Appalti e favori, l’ex senatore Diana ora rischia il processo

Il Manifesto, Domenica Domenica 16 Ottobre 2016

Appalti e favori, l’ex senatore Diana ora rischia il processo

di Leandro Del Gaudio

Non c’è solo l’operazione Concordia, il presunto patto politico mafioso alla base della metanizzazione del Casertano. No, non c’è solo l’ipotesi di un accordo con i casalesi per favorire l’ingresso della Cpl nel Casertano, nelle accuse rivolte all’ex senatore Lorenzo Diana. In poche pagine, la Dda di Napoli presenta il conto all’ex esponente della commissione parlamentare antimafia, a uno dei politici in passato maggiormente esposto nella lotta alla camorra, tanto da finire anche nel mirino degli stessi casalesi. Ma andiamo con ordine a ripercorrere le ultime mosse della Procura di Napoli: pochi giorni fa, la Dda ha notificato avvisi di chiusa inchiesta a carico di Diana e di Raffaele Angelo Reccia, in passato sindaco di San Cipriano di Aversa. Indagine condotta dai pm anticamorra Catello Maresca, Maurizio Giordano, Luigi Landolfi, in forza al pool dell’aggiunto Giuseppe Borrelli, vengono fuori una serie di circostanze inedite a carico dello stesso Diana. Si tratta di accuse che nascono dal sequestro di carte messo a segno nel corso di un’inchiesta parallela – quella del Caan – che fanno emergere presunti interessamenti per soggetti non immacolati. In sintesi, dalle nuove carte emerge che Diana avrebbe favorito parenti di camorristi, avrebbe influenzato pratiche amministrative ora per evitare la confisca di una casa, ora per garantire la carriera nella pubblica amministrazione di soggetti imparentati con i boss Iovine e Zagaria; e avrebbe influenzato appalti e distribuzione di lotti di terreno.

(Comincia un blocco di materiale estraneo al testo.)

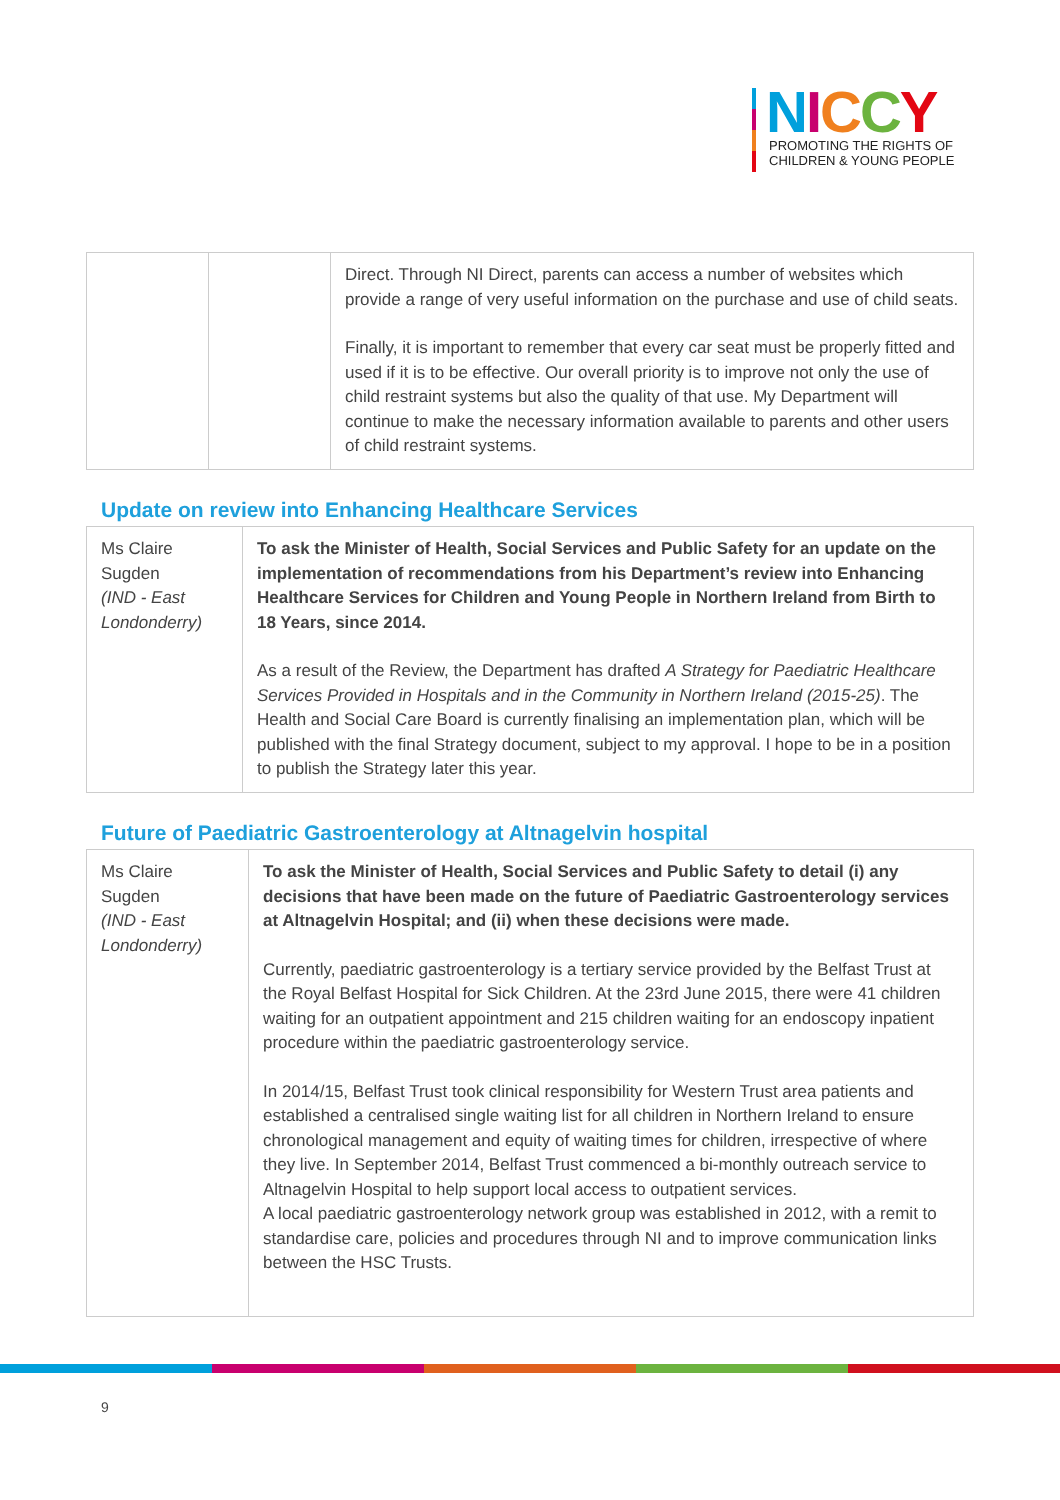NICCY
PROMOTING THE RIGHTS OF
CHILDREN & YOUNG PEOPLE
| | | Direct. Through NI Direct, parents can access a number of websites which provide a range of very useful information on the purchase and use of child seats. Finally, it is important to remember that every car seat must be properly fitted and used if it is to be effective. Our overall priority is to improve not only the use of child restraint systems but also the quality of that use. My Department will continue to make the necessary information available to parents and other users of child restraint systems. |
Update on review into Enhancing Healthcare Services
| Ms Claire Sugden (IND - East Londonderry) | To ask the Minister of Health, Social Services and Public Safety for an update on the implementation of recommendations from his Department’s review into Enhancing Healthcare Services for Children and Young People in Northern Ireland from Birth to 18 Years, since 2014. As a result of the Review, the Department has drafted A Strategy for Paediatric Healthcare Services Provided in Hospitals and in the Community in Northern Ireland (2015-25) . The Health and Social Care Board is currently finalising an implementation plan, which will be published with the final Strategy document, subject to my approval. I hope to be in a position to publish the Strategy later this year. |
Future of Paediatric Gastroenterology at Altnagelvin hospital
| Ms Claire Sugden (IND - East Londonderry) | To ask the Minister of Health, Social Services and Public Safety to detail (i) any decisions that have been made on the future of Paediatric Gastroenterology services at Altnagelvin Hospital; and (ii) when these decisions were made. Currently, paediatric gastroenterology is a tertiary service provided by the Belfast Trust at the Royal Belfast Hospital for Sick Children. At the 23rd June 2015, there were 41 children waiting for an outpatient appointment and 215 children waiting for an endoscopy inpatient procedure within the paediatric gastroenterology service. In 2014/15, Belfast Trust took clinical responsibility for Western Trust area patients and established a centralised single waiting list for all children in Northern Ireland to ensure chronological management and equity of waiting times for children, irrespective of where they live. In September 2014, Belfast Trust commenced a bi-monthly outreach service to Altnagelvin Hospital to help support local access to outpatient services. A local paediatric gastroenterology network group was established in 2012, with a remit to standardise care, policies and procedures through NI and to improve communication links between the HSC Trusts. |
9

Ma andiamo con ordine. Assieme all’ex sindaco Reccia, Diana avrebbe intrecciato rapporti con Antonio Piccolo, per accordarsi con dirigenti della coop emiliana Concordia e per favorire imprenditori legati alla camorra di Iovine e Zagaria, nella grande opera di metanizzazione. In cambio di voti, dicono i pm. Poi si passa alle nuove accuse, frutto delle dichiarazioni di Sergio Orsi (soggetto denunciato da Lorenzo Diana), ma anche dello spulcio delle carte nello studio dell’ex senatore. Assieme all’ex sindaco Reccia, Diana avrebbe favorito tale Luigi Caterino, dipendente del comune di San Cipriano di Aversa (ma anche fratello del presunto camorrista Giuseppe) nella gestione di appalti pubblici. Poi avrebbero favorito la progressione in carriera di Giuseppe Iovine, vigile urbano a San Cipriano di Aversa, ma anche esponente della polizia municipale locale. Ricostruzioni di pentiti, per lo più sostenute dall’ex boss, oggi collaboratore di giustizia, Antonio Iovine. Ed è in questo scenario che spunta il caso dei parenti di Enrico Martinelli, che hanno avuto la possibilità di rimanere nella loro abitazione a San Cipriano di Aversa, nonostante fosse oggetto di confisca. Favori, interventi, manomissioni, che in alcuni casi vedrebbero responsabile il solo Diana. Stando a quanto emerge dall’avviso di conclusione delle indagini, infatti, l’ex senatore si sarebbe industriato per agevolare Leopoldo Martino, in passato autista dell’ex latitante (oggi pentito) Antonio Iovine. In che modo? Si sarebbe speso nella pratica amministrativa successiva alla condanna per diserzione rimediata dallo stesso Martino. Poi si sarebbe interessato per l’assunzione come vigile urbano di Generoso Restina, a sua volta uomo di fiducia del boss Michele Zagaria, nei ranghi del comune di Aversa. C’è anche un capitolo legato ai collegi sindacali, ai consigli di amministrazioni, ad appalti e al consenso elettorale.